I experimented with a number of different strategies to deal with making uplift appear more natural, but a persistent problem was that elevation always tracked too closely to boundary edges.

I figured that I would eventually have to implement some form of variable density for different crust types, and one thing that did work well was adding a simply “density” number to each plate that applies for all sections in a plate (much like the force vector mentioned earlier), along with having different plate types (i.e. oceanic or continental).

This directly affects the elevation calculations and can prevent continental uplift from overrunning into oceanic plates. It’s still a dimensionless number, but you can assign different densities to different types of plates to provide different rates of elevation propagation.
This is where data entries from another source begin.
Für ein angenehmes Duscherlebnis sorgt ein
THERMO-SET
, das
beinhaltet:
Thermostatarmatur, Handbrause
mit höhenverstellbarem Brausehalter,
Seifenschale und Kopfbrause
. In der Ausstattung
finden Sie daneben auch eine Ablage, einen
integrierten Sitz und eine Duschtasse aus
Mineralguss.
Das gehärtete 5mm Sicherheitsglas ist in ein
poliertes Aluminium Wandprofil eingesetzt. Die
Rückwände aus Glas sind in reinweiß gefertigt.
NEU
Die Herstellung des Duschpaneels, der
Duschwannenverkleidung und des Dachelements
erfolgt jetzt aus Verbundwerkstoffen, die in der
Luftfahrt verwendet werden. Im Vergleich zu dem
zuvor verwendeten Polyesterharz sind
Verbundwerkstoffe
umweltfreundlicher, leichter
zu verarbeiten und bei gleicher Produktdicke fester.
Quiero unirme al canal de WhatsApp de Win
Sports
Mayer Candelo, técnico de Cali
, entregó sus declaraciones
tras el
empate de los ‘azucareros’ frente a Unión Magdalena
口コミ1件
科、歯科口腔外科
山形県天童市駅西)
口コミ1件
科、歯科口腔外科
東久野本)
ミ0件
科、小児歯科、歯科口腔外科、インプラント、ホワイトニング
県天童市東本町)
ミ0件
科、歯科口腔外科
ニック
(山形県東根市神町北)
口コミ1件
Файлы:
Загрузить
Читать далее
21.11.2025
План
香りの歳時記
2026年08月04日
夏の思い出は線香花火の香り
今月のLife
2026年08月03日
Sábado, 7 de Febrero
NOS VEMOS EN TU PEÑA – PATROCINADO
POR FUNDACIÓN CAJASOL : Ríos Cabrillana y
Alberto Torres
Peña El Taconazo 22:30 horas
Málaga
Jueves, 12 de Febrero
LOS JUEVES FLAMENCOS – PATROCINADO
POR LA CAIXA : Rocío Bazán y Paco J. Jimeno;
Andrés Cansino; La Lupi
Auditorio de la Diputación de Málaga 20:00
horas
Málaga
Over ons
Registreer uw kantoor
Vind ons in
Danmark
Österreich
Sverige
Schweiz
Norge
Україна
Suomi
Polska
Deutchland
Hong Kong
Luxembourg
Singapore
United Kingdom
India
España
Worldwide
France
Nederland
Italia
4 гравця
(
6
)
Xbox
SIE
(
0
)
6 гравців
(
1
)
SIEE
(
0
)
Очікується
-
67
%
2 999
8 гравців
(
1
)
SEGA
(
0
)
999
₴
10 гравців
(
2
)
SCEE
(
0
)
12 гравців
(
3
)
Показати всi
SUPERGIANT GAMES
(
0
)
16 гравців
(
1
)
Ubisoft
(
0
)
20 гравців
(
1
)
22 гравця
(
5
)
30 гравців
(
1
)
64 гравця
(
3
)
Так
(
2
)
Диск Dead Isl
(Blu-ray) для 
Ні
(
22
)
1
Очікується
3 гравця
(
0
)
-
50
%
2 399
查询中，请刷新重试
As a comparison showing the difference, this is a heightmap generated from an earlier version without density (also not rendering anything below sea level):

Original Heightmap

And this is one after implementing density:

Heightmap With Density

It isn’t perfect, but you can see that the elevated regions are pushed inland and aren’t necessarily tied as closely to boundaries. You can also notice more uplifted regions which can be interpreted as mountain ranges or plateaus. Another interesting feature that appears on continental plates if the stresses are weak enough is an extended continental shelf, like in the following screenshot:

Continental Shelf Example

More could be done with this approach at the cost of increased complexity. If you’re willing to implement geologic province modeling with per-section densities, you may be able to yield more nuanced elevation.

Concluding Thoughts

There’s a lot that went into this, and it’s difficult to cover everything thoroughly, yet concisely. Hopefully, I gave you an idea of what I did and some inspirations to experiment with. To really get a handle on everything, feel free to read my code – I tried my best to make it fairly explicit without being too redundant or verbose.